We realized swiftly it was critical to our PredictHQ vision to create a way to reliably rank events by predicted impact. But this had never been done before. It had never even been possible before because it requires our high quality data to build the machine learning models.
We have launched our first two ranking systems, with our first industry specific system – Aviation Rank™ – launching soon. We have detailed guides for our customers on our ranking systems, but we get a lot of questions about them, so here’s our introduction to how they work.
The TL;DR version:
PredictHQ assigns every event a numeric value on a logarithmic scale between 0 to 100.
These numeric values communicate predicted impact. More than 20,000 events each month are ranked 70 or above.
There are two ranking systems available to all API users: PredictHQ Rank™ and Local Rank™
Accurate ranking is complex but essential for scalable demand intelligence and forecasting.
The highest ranked events have the biggest per-event impact, but clusters of lower ranked events occurring close together can have major impact. We call these perfect storms of demand. These can not be identified without PredictHQ’s ranking.
How PredictHQ Rank™ works
We launched our first rank, the PredictHQ Rank™ in 2016. PredictHQ Rank™ was designed to be a quick, scalable and reliable indicator of how significant an event will be for demand forecasting teams.
It is a general rank of event impact that draws on a wide range of factors beyond the obvious ones such as venue and location. Models built based purely on venue and location will inaccurately predict impact because not every event sells out. For example, a large sports field will be used for major games and concerts, but will also be used for far smaller crowds drawn to community fun runs or smaller acts and leagues.
PredictHQ’s ranking draws on a broad and deep set of additional factors including our proprietary entities, customized labels and unique repositories of historical data. We then process this with our custom-built machine-learning models.
To arrive at reliable event rankings, we have created six algorithms to power different ranking protocols for different event categories. Our categories span conferences to concerts to public holidays to natural disasters, all requiring different ways of gauging their impact.
How Local Rank™ works
Local Rank™ takes the general rank’s foundation and adds additional intelligence layers to identify the impact of an event on a specific location.
Local Rank™ matters because an event of 5000 people in New York City or Tokyo is barely a blip, but it’s a major demand distortion in places such as Aspen or Bora Bora. It’s used a lot by our customers because it can identify the difference between an event in different parts of the same city or location. It enables teams to identify local high impact events which may appear insignificant on a global stage.
Local Rank™ is not just the PredictHQ Rank™ factored by the population total of the location. It draws on its own unique algorithms combining a wide range of data about locations such as how built up an area is and its accessibility, as well as many others.
Opportunities hiding in plain sight and perfect storms
Both ranks are essential tools in your demand intelligence tool kit. For companies that have operations in multiple countries, picking up the signal of an event on the other side of the world is going to send accommodation, transport or retail demand through the roof is near impossible.
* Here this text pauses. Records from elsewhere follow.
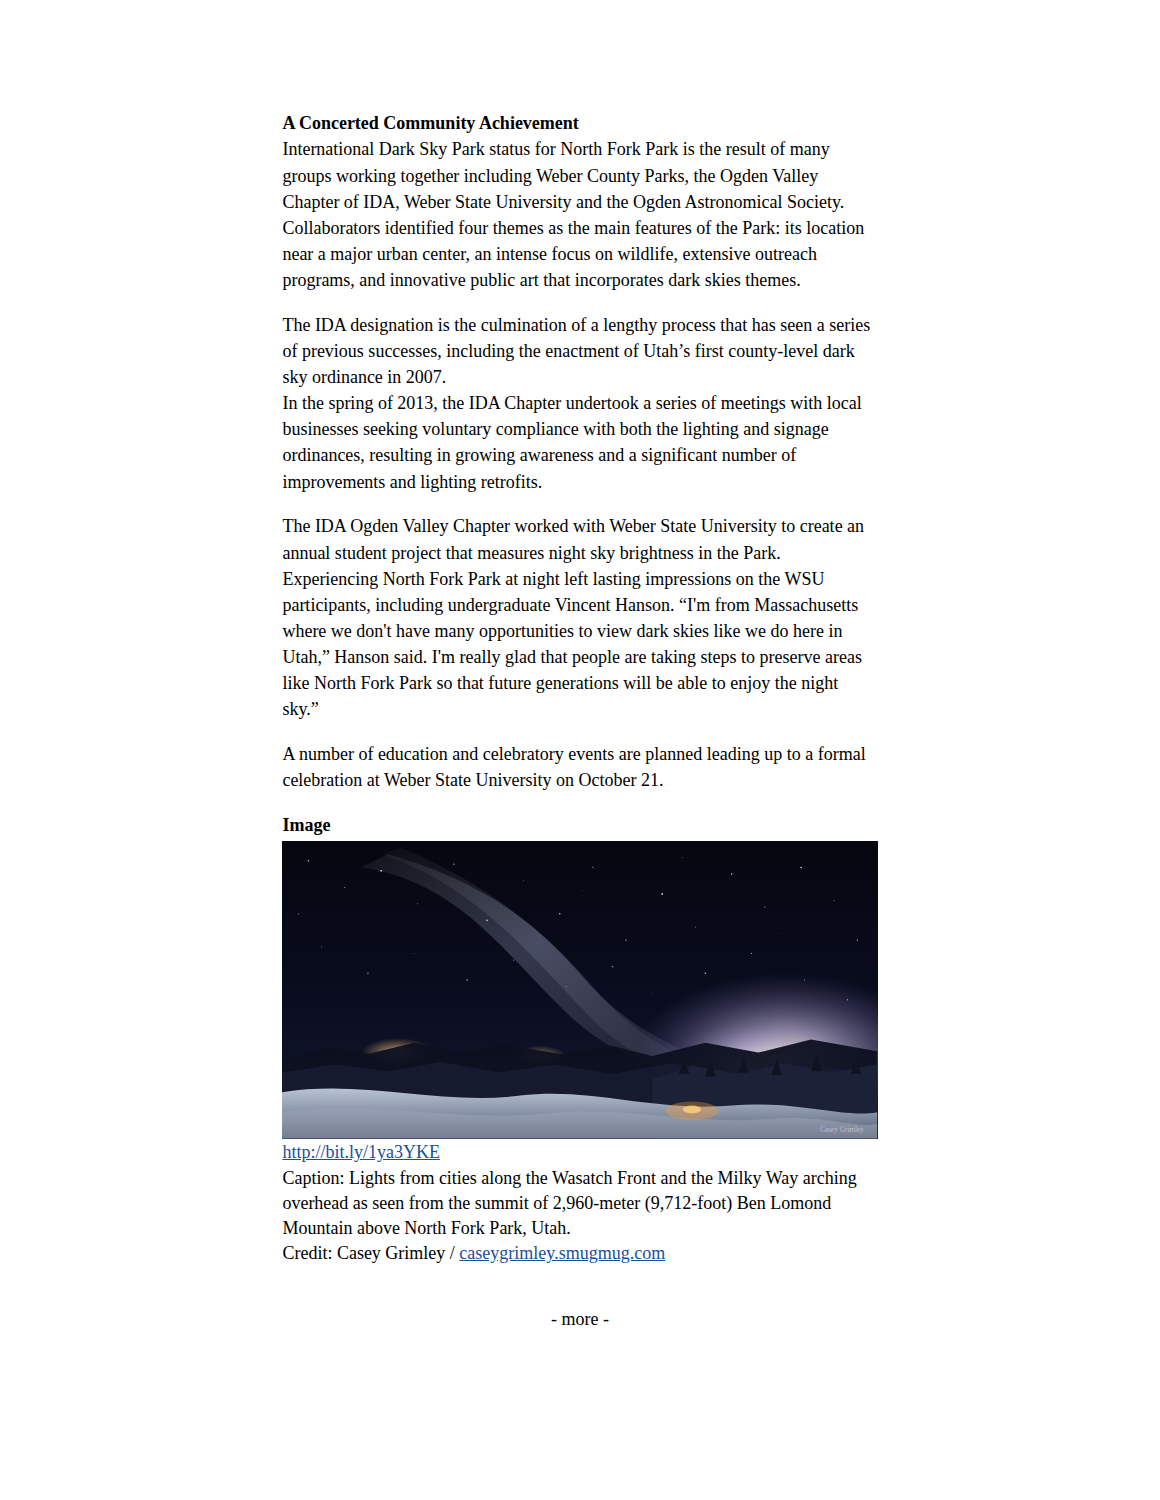A Concerted Community Achievement
International Dark Sky Park status for North Fork Park is the result of many groups working together including Weber County Parks, the Ogden Valley Chapter of IDA, Weber State University and the Ogden Astronomical Society. Collaborators identified four themes as the main features of the Park: its location near a major urban center, an intense focus on wildlife, extensive outreach programs, and innovative public art that incorporates dark skies themes.
The IDA designation is the culmination of a lengthy process that has seen a series of previous successes, including the enactment of Utah’s first county-level dark sky ordinance in 2007.
In the spring of 2013, the IDA Chapter undertook a series of meetings with local businesses seeking voluntary compliance with both the lighting and signage ordinances, resulting in growing awareness and a significant number of improvements and lighting retrofits.
The IDA Ogden Valley Chapter worked with Weber State University to create an annual student project that measures night sky brightness in the Park. Experiencing North Fork Park at night left lasting impressions on the WSU participants, including undergraduate Vincent Hanson. “I'm from Massachusetts where we don't have many opportunities to view dark skies like we do here in Utah,” Hanson said. I'm really glad that people are taking steps to preserve areas like North Fork Park so that future generations will be able to enjoy the night sky.”
A number of education and celebratory events are planned leading up to a formal celebration at Weber State University on October 21.
Image
Casey Grimley
http://bit.ly/1ya3YKE
Caption: Lights from cities along the Wasatch Front and the Milky Way arching overhead as seen from the summit of 2,960-meter (9,712-foot) Ben Lomond Mountain above North Fork Park, Utah.
Credit: Casey Grimley / caseygrimley.smugmug.com
- more -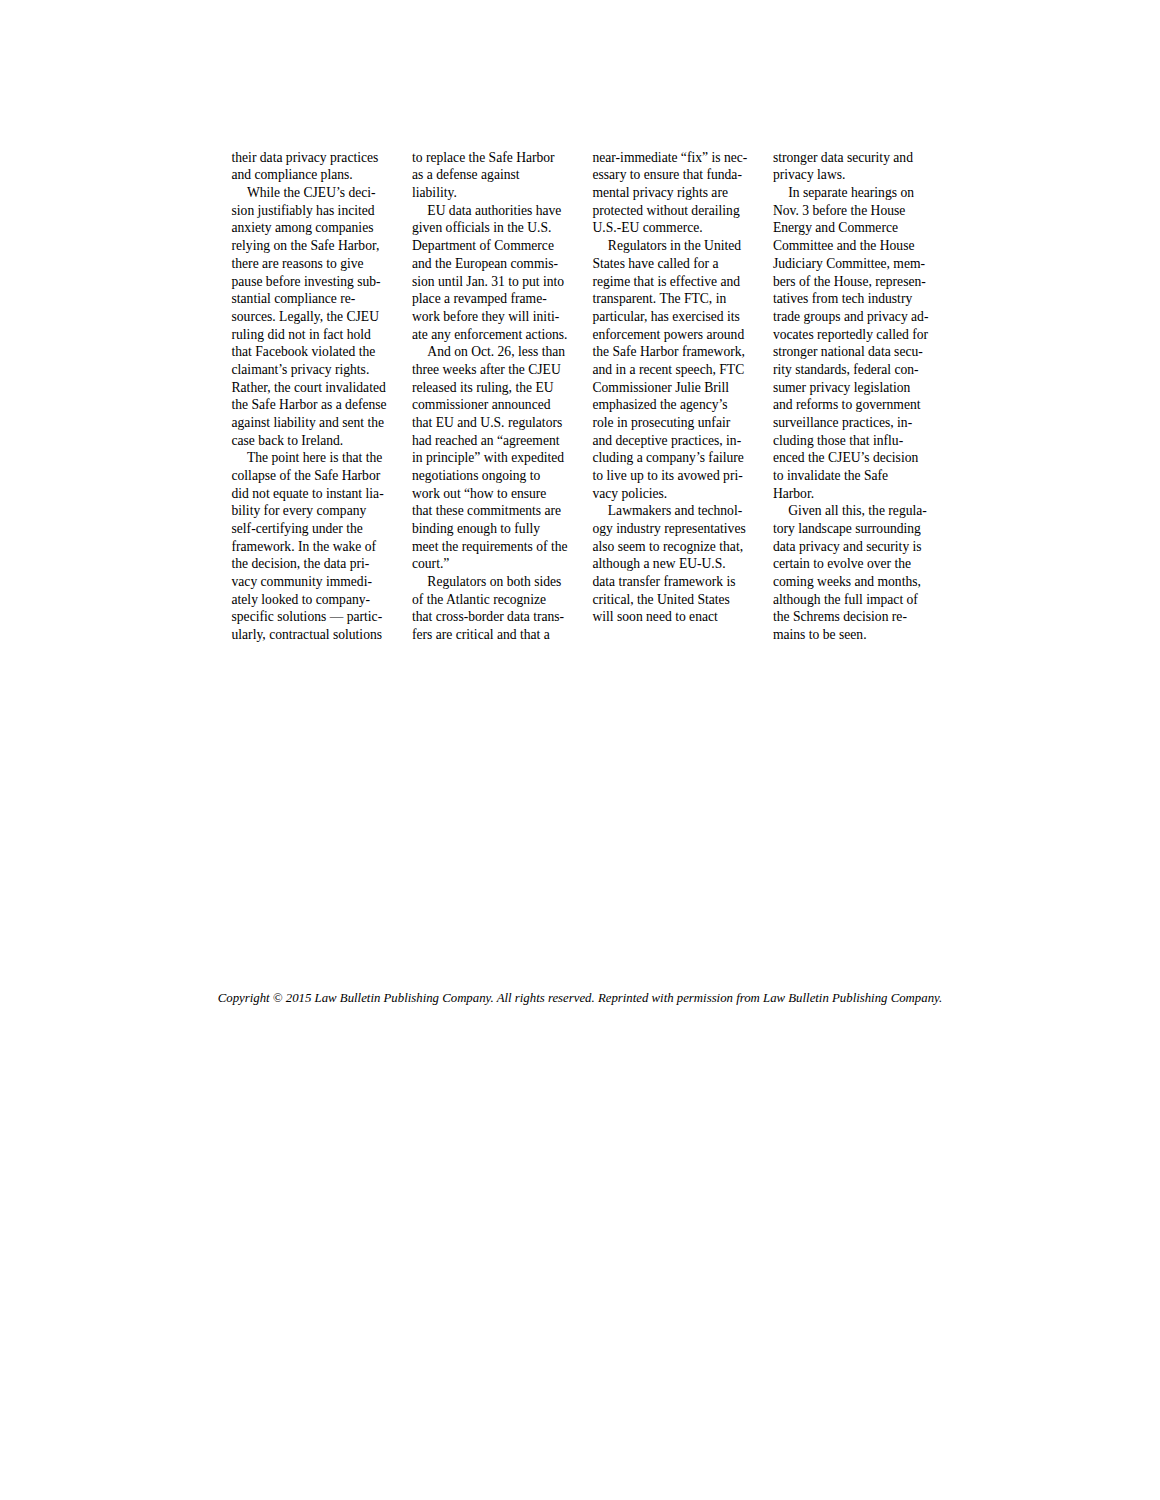their data privacy practices and compliance plans.
While the CJEU’s decision justifiably has incited anxiety among companies relying on the Safe Harbor, there are reasons to give pause before investing substantial compliance resources. Legally, the CJEU ruling did not in fact hold that Facebook violated the claimant’s privacy rights. Rather, the court invalidated the Safe Harbor as a defense against liability and sent the case back to Ireland.
The point here is that the collapse of the Safe Harbor did not equate to instant liability for every company self-certifying under the framework. In the wake of the decision, the data privacy community immediately looked to company-specific solutions — particularly, contractual solutions to replace the Safe Harbor as a defense against liability.
EU data authorities have given officials in the U.S. Department of Commerce and the European commission until Jan. 31 to put into place a revamped framework before they will initiate any enforcement actions.
And on Oct. 26, less than three weeks after the CJEU released its ruling, the EU commissioner announced that EU and U.S. regulators had reached an “agreement in principle” with expedited negotiations ongoing to work out “how to ensure that these commitments are binding enough to fully meet the requirements of the court.”
Regulators on both sides of the Atlantic recognize that cross-border data transfers are critical and that a near-immediate “fix” is necessary to ensure that fundamental privacy rights are protected without derailing U.S.-EU commerce.
Regulators in the United States have called for a regime that is effective and transparent. The FTC, in particular, has exercised its enforcement powers around the Safe Harbor framework, and in a recent speech, FTC Commissioner Julie Brill emphasized the agency’s role in prosecuting unfair and deceptive practices, including a company’s failure to live up to its avowed privacy policies.
Lawmakers and technology industry representatives also seem to recognize that, although a new EU-U.S. data transfer framework is critical, the United States will soon need to enact stronger data security and privacy laws.
In separate hearings on Nov. 3 before the House Energy and Commerce Committee and the House Judiciary Committee, members of the House, representatives from tech industry trade groups and privacy advocates reportedly called for stronger national data security standards, federal consumer privacy legislation and reforms to government surveillance practices, including those that influenced the CJEU’s decision to invalidate the Safe Harbor.
Given all this, the regulatory landscape surrounding data privacy and security is certain to evolve over the coming weeks and months, although the full impact of the Schrems decision remains to be seen.
Copyright © 2015 Law Bulletin Publishing Company. All rights reserved. Reprinted with permission from Law Bulletin Publishing Company.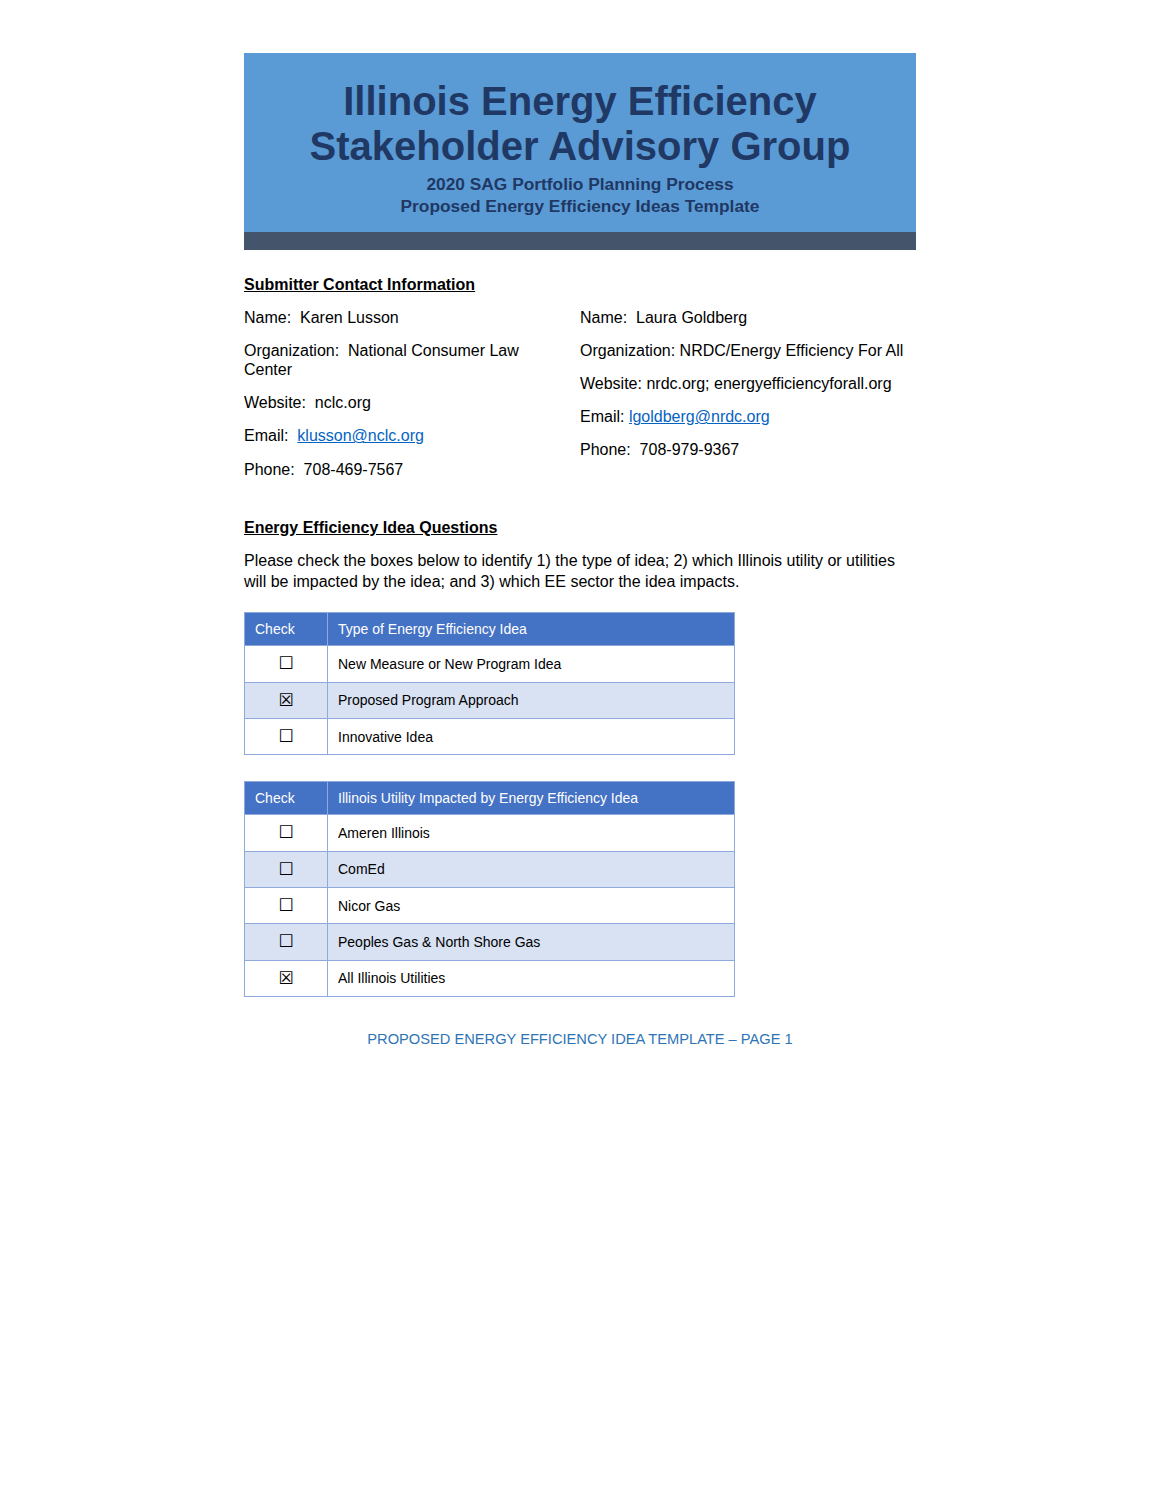Illinois Energy Efficiency
Stakeholder Advisory Group
2020 SAG Portfolio Planning Process
Proposed Energy Efficiency Ideas Template
Submitter Contact Information
Name: Karen Lusson
Organization: National Consumer Law Center
Website: nclc.org
Email: klusson@nclc.org
Phone: 708-469-7567
Name: Laura Goldberg
Organization: NRDC/Energy Efficiency For All
Website: nrdc.org; energyefficiencyforall.org
Email: lgoldberg@nrdc.org
Phone: 708-979-9367
Energy Efficiency Idea Questions
Please check the boxes below to identify 1) the type of idea; 2) which Illinois utility or utilities will be impacted by the idea; and 3) which EE sector the idea impacts.
| Check | Type of Energy Efficiency Idea |
| --- | --- |
| ☐ | New Measure or New Program Idea |
| ☒ | Proposed Program Approach |
| ☐ | Innovative Idea |
| Check | Illinois Utility Impacted by Energy Efficiency Idea |
| --- | --- |
| ☐ | Ameren Illinois |
| ☐ | ComEd |
| ☐ | Nicor Gas |
| ☐ | Peoples Gas & North Shore Gas |
| ☒ | All Illinois Utilities |
PROPOSED ENERGY EFFICIENCY IDEA TEMPLATE – PAGE 1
Both ranking systems—but particularly Local Rank™— are powerful tools to identify potential perfect storms of demand. A perfect storm of demand is when multiple events, large or small, occur near each other around the same time, say over a week or weekend. They also rarely repeat each year, as many recurring events change locations and timing each year. These clusters are frequent but fiendishly hard to see coming without the right technology. We wrote a guide about how to forecast and make the most of these recently.
What’s next for PredictHQ’s ranking
Our ranking systems are used by global companies across aviation, accommodation, transport, retail and many more industries. But each industry treats the insights from ranking in slightly different ways based on their business.
We work closely with our customers and have learned a lot watching how they integrate the PredictHQ API into production and their demand forecasting. And that’s why we’re so excited to be launching our first industry specific rank shortly.
Aviation Rank™ will gauge the impact of an event on air travel. It’s possible through access to unique historical data and extensive data science experimentation by our Chief Data Officer Dr Xuxu Wang and team. Aviation Rank will inform provide targeted demand intelligence for airlines.
This is significant because many major impact events for airlines are smaller than people realize. For example, a large professional conference may not be plucked out of the month’s event line up by demand forecasting teams because it has only 25,000 attendees, but our data indicates it is a significant catalyst for tens of millions in additional flight bookings.